By: Pat Duffy | Mediator, Arbitrator
As Congress considers the proposed Arbitration Fairness Act of 2009 to address several problems with the use of contractual arbitration clauses (see HR 1020), it’s a good opportunity to re-examine the evolution of arbitration in Washington and how changes in the act may impact arbitration as a method of resolving UM/UIM claims.
In the 1950’s, insurers began to voluntarily offer uninsured motorist coverage to their insureds in exchange for payment of an additional premium. In the late 1960’s, legislation was passed requiring insurers to offer uninsured motorist coverage. Later, some insurers began to offer policies that contained both uninsured and underinsured motorist coverage. In 1980, the legislature passed comprehensive uninsured/underinsured motorist legislation (which can be found at RCW 48.22.030).
Historically, automobile insurance policies have provided that UM/UIM injury claims would be decided by 3-person arbitration panels. Each party nominated one arbitrator and those two “party arbitrators” then agreed upon a neutral or “swing” arbitrator. Traditionally, a decision by a majority of the panel members was binding and the arbitrators’ fees were shared equally by the parties. This format satisfied each side’s desire to have its own “advocate” on the panel, although it certainly can be argued that the “party arbitrators” nullified each other and left the decision to essentially be made by the swing member of the panel.
But after the courts ruled in 1989 that payment of arbitrators under UM/UIM policies was the sole responsibility of insurers, there was a gradual transition by most carriers to the use of only one arbitrator. Using a sole arbitrator has undeniably saved insurers a substantial amount of arbitrator hearing fees.

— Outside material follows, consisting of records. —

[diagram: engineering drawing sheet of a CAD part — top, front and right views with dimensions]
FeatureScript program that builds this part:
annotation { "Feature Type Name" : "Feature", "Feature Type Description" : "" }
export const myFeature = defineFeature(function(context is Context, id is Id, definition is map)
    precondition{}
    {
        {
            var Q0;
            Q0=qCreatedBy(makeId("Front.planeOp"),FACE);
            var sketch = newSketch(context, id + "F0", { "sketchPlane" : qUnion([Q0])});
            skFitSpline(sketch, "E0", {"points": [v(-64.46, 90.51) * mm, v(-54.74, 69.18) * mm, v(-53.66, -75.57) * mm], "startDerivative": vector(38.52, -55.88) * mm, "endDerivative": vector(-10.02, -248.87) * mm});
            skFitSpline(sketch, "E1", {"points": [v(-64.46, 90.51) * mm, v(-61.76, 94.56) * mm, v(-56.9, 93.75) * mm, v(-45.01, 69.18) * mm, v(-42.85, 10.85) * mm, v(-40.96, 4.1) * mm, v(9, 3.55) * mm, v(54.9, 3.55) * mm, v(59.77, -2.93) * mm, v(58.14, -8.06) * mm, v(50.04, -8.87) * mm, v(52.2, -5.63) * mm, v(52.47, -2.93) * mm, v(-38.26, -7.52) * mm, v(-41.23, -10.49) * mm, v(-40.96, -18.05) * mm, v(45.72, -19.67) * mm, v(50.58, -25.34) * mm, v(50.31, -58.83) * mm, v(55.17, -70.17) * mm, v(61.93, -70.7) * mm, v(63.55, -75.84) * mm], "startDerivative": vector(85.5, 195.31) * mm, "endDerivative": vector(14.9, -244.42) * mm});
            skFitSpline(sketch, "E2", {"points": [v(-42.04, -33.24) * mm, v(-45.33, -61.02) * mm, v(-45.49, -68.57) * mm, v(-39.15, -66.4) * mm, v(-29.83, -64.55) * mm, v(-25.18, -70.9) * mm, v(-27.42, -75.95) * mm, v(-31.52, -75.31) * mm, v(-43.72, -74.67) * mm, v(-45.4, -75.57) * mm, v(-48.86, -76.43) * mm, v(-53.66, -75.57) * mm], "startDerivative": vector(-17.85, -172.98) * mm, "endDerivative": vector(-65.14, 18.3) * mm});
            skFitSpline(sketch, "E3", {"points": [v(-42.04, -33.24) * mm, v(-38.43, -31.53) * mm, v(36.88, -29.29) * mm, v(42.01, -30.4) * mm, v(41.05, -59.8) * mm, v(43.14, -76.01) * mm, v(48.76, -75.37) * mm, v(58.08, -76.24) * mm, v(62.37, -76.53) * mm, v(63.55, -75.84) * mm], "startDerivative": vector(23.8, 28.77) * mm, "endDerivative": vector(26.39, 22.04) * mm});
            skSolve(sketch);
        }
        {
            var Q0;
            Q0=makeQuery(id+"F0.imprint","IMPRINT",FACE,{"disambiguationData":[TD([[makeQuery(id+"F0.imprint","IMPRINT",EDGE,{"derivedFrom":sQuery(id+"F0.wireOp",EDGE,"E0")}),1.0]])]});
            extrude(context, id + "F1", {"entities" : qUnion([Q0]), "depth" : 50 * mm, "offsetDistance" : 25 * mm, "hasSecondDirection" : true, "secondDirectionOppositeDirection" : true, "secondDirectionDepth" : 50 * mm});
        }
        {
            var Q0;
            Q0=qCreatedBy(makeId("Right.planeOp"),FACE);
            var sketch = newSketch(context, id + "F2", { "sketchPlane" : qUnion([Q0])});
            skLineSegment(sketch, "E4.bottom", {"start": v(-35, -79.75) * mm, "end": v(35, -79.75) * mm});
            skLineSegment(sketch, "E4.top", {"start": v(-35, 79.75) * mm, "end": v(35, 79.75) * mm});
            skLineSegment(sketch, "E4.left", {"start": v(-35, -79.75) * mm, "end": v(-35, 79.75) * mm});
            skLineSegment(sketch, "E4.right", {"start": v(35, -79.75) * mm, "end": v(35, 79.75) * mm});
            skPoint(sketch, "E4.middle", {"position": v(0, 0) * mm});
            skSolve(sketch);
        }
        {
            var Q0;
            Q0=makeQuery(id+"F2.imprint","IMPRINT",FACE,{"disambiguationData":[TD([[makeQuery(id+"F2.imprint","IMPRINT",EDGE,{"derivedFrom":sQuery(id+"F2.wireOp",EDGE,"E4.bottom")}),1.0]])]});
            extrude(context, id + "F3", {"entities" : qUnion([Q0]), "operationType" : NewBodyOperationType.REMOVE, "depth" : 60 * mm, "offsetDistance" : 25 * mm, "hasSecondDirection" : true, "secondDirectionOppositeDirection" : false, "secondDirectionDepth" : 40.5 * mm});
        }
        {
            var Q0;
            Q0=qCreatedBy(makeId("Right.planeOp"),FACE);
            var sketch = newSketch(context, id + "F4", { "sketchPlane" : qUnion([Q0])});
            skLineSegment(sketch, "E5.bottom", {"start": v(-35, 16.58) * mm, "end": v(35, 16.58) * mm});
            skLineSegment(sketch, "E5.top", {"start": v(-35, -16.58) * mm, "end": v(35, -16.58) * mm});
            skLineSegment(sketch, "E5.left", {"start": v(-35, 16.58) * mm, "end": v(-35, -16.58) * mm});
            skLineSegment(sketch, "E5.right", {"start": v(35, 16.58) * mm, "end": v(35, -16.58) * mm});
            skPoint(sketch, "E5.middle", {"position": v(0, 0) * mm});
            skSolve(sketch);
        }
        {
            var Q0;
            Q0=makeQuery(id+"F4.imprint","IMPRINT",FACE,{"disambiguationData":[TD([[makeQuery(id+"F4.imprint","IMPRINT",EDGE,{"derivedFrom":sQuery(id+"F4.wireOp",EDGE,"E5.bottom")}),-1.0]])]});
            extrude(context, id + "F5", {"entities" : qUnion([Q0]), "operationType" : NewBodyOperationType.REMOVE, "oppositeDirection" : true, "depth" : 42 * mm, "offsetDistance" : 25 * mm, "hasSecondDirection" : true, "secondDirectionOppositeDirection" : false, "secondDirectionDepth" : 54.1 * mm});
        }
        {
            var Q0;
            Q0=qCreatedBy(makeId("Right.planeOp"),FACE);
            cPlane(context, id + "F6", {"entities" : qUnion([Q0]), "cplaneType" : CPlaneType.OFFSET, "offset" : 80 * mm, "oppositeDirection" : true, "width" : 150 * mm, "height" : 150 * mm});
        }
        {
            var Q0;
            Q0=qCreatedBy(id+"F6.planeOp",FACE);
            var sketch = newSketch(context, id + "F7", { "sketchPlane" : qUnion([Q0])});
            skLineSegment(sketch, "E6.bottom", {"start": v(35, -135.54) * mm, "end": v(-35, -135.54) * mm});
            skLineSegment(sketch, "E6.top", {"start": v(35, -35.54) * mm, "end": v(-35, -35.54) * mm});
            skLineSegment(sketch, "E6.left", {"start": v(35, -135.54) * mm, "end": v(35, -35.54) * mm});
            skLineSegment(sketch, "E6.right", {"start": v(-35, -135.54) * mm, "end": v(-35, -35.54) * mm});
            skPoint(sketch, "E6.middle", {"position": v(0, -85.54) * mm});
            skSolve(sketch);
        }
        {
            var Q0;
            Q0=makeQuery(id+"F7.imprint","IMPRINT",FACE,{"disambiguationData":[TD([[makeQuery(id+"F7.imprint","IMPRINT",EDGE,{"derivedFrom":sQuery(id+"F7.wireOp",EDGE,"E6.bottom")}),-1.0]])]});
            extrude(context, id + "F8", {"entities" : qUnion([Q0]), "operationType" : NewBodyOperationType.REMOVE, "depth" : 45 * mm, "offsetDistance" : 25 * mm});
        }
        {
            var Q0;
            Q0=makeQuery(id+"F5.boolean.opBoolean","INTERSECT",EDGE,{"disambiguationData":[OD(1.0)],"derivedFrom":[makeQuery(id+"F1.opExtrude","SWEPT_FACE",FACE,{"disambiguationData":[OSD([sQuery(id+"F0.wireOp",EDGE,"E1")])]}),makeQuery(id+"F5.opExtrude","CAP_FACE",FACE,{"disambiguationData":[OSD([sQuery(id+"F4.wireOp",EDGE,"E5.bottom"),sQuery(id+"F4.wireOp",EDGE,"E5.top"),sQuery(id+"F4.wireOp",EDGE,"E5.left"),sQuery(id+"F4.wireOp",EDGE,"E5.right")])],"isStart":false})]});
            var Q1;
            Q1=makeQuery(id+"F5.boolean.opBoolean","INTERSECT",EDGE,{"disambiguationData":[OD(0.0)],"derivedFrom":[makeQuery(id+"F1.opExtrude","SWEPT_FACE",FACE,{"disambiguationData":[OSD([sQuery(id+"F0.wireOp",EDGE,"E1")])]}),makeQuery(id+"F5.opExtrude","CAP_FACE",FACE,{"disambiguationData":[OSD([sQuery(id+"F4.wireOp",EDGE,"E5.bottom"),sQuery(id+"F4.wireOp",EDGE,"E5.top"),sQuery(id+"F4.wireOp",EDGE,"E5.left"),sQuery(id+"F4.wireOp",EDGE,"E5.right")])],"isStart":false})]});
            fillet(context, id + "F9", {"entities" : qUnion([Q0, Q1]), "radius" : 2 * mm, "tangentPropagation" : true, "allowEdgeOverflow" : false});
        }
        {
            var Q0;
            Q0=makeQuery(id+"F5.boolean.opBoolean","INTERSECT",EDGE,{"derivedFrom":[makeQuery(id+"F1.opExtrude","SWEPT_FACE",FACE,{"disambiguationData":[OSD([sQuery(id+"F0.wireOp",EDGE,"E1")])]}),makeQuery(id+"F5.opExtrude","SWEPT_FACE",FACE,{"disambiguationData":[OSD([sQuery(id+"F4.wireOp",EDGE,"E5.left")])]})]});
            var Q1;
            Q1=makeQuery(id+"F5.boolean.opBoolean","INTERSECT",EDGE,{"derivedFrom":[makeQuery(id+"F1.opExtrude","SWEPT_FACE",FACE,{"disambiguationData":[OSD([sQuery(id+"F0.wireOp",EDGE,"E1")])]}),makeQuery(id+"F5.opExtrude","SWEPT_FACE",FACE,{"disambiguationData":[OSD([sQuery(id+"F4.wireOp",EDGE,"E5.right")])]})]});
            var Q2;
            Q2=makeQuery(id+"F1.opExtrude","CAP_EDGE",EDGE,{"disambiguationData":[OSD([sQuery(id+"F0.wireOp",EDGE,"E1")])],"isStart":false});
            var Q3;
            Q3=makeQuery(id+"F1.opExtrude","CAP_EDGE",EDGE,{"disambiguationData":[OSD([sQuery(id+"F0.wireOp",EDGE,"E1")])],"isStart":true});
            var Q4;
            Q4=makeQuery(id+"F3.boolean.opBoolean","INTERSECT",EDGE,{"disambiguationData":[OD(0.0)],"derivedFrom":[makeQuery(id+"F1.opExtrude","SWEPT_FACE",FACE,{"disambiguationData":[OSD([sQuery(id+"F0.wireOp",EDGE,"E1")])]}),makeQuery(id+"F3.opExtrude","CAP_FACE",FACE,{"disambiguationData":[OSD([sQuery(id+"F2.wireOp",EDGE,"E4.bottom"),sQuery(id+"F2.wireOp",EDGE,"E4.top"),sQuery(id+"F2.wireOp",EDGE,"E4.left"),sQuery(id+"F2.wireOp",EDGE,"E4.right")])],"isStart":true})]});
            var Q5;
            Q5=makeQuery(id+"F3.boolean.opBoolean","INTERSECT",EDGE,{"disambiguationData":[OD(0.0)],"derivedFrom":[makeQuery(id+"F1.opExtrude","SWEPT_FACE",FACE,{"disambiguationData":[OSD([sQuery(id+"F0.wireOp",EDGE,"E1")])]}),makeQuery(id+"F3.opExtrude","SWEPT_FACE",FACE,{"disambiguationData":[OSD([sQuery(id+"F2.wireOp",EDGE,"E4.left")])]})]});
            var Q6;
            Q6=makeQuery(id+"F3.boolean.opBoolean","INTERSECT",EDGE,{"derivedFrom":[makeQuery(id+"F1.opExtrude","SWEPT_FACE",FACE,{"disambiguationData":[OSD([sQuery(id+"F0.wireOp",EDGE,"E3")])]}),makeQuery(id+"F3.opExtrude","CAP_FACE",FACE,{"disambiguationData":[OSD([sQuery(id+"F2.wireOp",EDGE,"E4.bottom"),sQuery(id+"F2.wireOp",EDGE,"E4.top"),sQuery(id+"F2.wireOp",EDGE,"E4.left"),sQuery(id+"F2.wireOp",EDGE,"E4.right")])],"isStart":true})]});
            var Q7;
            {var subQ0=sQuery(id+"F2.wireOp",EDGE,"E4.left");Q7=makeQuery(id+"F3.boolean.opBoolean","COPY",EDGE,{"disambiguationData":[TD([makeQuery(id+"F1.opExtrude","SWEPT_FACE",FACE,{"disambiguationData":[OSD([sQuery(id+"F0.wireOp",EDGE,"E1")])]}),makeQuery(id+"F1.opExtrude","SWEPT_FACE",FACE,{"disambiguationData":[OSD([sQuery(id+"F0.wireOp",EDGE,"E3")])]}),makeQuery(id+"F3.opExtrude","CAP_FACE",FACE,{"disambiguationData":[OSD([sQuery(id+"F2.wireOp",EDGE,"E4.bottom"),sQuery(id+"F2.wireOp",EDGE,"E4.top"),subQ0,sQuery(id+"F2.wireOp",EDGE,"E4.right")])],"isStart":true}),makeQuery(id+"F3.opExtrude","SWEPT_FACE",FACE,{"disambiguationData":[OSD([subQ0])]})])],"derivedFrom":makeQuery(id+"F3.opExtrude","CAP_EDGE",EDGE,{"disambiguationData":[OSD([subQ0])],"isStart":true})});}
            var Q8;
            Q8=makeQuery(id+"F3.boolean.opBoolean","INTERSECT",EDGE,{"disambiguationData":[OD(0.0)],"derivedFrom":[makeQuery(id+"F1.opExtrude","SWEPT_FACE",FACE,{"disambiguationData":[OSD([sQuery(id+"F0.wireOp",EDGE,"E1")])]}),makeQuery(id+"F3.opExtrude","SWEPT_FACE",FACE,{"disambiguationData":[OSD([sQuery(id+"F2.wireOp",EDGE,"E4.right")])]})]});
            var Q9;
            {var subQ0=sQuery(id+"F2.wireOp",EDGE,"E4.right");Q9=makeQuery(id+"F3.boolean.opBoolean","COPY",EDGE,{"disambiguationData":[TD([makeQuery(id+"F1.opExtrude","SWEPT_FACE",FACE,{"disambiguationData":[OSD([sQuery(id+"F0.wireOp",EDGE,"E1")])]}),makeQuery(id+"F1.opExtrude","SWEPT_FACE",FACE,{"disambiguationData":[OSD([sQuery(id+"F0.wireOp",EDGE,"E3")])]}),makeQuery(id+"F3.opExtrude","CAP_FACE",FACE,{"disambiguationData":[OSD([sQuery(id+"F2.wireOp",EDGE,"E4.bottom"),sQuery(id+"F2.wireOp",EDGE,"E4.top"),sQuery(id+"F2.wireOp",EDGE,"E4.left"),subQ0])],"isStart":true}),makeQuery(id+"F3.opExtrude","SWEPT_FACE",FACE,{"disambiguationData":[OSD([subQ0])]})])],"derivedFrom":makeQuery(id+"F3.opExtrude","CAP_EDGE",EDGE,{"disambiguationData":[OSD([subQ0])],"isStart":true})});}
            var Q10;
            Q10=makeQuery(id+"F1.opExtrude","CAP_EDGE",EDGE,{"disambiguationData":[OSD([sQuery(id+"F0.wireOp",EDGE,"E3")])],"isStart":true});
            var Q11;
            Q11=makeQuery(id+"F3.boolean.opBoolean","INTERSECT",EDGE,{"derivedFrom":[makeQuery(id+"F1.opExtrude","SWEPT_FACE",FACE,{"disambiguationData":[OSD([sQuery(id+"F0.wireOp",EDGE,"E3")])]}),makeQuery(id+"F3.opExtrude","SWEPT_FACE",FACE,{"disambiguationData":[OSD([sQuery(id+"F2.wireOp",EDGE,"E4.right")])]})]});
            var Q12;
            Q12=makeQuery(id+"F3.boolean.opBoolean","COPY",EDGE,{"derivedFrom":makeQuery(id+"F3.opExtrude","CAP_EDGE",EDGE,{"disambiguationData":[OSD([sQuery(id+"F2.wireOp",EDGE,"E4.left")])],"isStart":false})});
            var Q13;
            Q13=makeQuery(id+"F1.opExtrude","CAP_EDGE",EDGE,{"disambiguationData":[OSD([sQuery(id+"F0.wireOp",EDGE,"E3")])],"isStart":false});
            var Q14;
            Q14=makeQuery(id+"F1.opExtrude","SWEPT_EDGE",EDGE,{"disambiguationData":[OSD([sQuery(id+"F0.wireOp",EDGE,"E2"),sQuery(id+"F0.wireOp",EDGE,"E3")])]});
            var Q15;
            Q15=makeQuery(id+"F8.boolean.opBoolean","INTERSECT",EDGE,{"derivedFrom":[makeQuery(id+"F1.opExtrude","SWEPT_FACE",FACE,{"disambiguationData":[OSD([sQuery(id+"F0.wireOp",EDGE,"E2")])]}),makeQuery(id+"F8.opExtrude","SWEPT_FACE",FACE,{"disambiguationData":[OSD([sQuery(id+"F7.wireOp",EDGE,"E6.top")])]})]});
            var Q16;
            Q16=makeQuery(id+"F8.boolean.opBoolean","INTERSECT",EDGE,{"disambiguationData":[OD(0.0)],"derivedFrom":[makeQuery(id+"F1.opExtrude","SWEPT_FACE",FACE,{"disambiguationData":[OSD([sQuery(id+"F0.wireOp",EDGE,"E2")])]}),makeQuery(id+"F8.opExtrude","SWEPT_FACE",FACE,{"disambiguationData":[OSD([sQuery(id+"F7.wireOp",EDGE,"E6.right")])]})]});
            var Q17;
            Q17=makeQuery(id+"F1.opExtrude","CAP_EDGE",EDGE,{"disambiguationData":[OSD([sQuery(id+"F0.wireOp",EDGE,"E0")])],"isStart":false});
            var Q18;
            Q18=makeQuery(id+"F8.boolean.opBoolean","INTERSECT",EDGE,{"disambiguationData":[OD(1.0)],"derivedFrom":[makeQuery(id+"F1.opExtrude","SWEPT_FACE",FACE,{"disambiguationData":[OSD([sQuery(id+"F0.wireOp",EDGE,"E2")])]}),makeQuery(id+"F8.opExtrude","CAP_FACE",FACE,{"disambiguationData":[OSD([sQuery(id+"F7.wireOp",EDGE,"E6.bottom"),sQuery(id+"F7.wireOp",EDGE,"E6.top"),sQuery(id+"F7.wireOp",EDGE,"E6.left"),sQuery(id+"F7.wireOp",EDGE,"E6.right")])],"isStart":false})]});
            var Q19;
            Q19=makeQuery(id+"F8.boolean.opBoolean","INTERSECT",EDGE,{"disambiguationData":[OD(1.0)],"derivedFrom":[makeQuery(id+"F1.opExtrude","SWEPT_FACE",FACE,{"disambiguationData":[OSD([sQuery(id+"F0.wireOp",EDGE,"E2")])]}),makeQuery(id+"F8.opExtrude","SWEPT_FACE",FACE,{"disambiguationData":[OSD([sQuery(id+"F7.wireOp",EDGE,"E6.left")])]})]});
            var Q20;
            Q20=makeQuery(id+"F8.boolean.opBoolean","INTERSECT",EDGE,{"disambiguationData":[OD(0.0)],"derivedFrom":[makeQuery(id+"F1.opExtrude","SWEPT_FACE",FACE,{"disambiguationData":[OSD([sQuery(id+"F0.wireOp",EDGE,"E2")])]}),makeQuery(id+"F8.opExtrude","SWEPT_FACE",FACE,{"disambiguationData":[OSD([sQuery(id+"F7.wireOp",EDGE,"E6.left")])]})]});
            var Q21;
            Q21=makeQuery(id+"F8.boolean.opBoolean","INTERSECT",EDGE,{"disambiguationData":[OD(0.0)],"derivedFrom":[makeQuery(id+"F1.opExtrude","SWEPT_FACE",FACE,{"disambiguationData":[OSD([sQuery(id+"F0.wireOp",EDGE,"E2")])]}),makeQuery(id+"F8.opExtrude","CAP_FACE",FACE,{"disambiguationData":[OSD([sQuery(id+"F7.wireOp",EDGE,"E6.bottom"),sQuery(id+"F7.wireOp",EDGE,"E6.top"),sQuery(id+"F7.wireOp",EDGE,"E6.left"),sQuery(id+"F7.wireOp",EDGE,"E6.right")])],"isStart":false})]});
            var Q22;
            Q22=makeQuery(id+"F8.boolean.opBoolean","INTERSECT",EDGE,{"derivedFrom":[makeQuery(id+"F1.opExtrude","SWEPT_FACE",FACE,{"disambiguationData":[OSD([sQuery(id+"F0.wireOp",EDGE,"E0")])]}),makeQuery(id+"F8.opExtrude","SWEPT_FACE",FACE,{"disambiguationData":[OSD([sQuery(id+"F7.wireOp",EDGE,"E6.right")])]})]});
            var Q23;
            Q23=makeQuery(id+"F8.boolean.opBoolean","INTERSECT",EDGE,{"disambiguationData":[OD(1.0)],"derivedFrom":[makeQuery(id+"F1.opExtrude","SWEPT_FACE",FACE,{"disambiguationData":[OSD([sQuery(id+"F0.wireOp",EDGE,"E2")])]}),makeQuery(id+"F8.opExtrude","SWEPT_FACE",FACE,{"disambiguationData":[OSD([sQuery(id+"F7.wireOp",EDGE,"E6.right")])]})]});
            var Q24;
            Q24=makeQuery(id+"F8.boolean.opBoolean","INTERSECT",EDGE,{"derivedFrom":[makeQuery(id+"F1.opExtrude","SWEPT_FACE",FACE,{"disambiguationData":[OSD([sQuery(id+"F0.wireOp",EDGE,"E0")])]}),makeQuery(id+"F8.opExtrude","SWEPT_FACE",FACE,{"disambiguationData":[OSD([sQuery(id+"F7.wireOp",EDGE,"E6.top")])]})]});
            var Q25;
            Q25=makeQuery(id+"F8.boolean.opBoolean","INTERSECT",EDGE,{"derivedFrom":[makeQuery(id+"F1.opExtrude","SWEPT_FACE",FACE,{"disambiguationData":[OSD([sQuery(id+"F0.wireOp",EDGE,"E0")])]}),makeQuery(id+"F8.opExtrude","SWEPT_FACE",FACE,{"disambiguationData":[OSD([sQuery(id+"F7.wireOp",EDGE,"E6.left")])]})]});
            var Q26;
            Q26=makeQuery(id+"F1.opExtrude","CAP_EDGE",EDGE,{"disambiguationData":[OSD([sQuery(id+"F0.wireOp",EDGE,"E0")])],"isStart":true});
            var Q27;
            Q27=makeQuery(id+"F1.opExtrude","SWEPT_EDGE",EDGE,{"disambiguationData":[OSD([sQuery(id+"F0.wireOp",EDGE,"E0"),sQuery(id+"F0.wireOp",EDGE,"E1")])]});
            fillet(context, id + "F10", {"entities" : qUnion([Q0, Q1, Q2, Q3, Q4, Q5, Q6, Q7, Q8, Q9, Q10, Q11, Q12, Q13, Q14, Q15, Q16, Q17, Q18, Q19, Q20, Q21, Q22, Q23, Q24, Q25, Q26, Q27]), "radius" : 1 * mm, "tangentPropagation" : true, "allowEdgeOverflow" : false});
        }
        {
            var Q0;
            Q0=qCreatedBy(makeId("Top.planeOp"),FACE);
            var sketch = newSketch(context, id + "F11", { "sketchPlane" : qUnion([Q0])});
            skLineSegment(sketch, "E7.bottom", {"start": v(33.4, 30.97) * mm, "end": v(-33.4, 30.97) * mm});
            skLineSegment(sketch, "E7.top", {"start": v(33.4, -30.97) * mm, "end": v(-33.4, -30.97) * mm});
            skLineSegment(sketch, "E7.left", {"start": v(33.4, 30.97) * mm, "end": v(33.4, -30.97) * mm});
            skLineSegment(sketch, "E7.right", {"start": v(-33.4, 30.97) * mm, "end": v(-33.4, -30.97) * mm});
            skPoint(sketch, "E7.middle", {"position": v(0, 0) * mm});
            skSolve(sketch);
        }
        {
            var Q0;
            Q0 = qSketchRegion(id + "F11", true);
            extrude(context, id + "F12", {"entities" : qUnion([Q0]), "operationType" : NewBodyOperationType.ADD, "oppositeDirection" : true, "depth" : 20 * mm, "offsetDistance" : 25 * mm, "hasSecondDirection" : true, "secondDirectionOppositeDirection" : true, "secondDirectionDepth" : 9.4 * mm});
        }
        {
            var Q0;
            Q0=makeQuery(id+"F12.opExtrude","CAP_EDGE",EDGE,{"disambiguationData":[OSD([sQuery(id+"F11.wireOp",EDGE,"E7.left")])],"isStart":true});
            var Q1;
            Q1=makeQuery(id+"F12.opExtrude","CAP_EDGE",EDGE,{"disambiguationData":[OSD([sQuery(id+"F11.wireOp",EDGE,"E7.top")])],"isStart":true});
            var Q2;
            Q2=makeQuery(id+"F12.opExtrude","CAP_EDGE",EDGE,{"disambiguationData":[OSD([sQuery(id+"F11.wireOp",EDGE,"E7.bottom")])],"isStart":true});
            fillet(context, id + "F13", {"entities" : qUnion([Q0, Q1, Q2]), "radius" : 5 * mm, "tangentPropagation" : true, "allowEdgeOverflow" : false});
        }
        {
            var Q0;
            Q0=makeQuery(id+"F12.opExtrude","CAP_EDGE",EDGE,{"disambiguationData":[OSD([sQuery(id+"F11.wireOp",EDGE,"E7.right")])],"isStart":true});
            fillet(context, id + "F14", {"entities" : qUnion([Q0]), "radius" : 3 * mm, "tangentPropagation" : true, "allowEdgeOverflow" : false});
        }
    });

Whether accurate or not, a perception began to develop with insurers that arbitrators’ awards were overly generous in favor of claimants. This view led to the advent of “sue me” clauses, which are now common in UM/UIM policies. While most policies have continued to provide for arbitration, it was to be utilized only if both parties agreed to arbitrate. If not, the only option for claimants was to initiate a lawsuit for damages against the insurer. A typical policy might now read as follows:
If we and the insured do not agree…the dispute maybe resolved:
a) In a binding arbitration proceeding, but only if both sides agree to arbitration, or
(b) By civil lawsuit brought by you in a court of competent jurisdiction.
Advocates for claimants have decried these changes and attempted, so far unsuccessfully, to have “sue me” clauses declared void. The plaintiff’s bar has consistently argued that the high expense and protracted delay in getting to trial is placing an unfair burden upon insureds. In turn, the plaintiffs’ bar has been soundly ridiculed for its so-called hypocrisy in attacking the right to trial by jury.
As of this writing in 2009, claimants and insurers continue to arbitrate many, if not most, uninsured/underinsured cases. Both sides have an interest in getting claims resolved without the delay and expense of a jury trial, and there is little argument about the cost and time savings associated with UM/UIM arbitration. In fact, many arbitrators like me are now seeing parties agree to resolve third party claims in binding arbitration as an alternative to trial. There is often a “high-low” agreement, not disclosed to the arbitrator, which provides for the award to be modified if it falls outside the range set by the parties.
I think it’s fair to say that arbitration is still widely viewed as an expeditious and cost-effective method of resolving UM/UIM claims. The benefits of arbitration are endorsed by Civil Rule 1 that states, in part:
These rules…shall be construed and administered to secure the just, speedy and inexpensive determination of every action.
Arbitration should continue to serve as a popular method of dispute resolution for UM/UIM claims, since the benefits of arbitration are many, including:
- Reliability of the hearing date
- Privacy – no public record
- Special expertise of neutral
- Parties select neutral
- Expeditious compared to trial
- Achieves finality
- Very narrow scope of appeal
- Usually less costly than trial
The Arbitration Fairness Act will potentially impact UM/UIM arbitration only insofar as some policies may be considered to be “anti-consumer” by virtue of any discovery, timing, arbitrator or cost constraints that may still be used by some carriers. For the most part, however, UM/UIM arbitration in Washington is likely to remain a good choice for many disputed claims.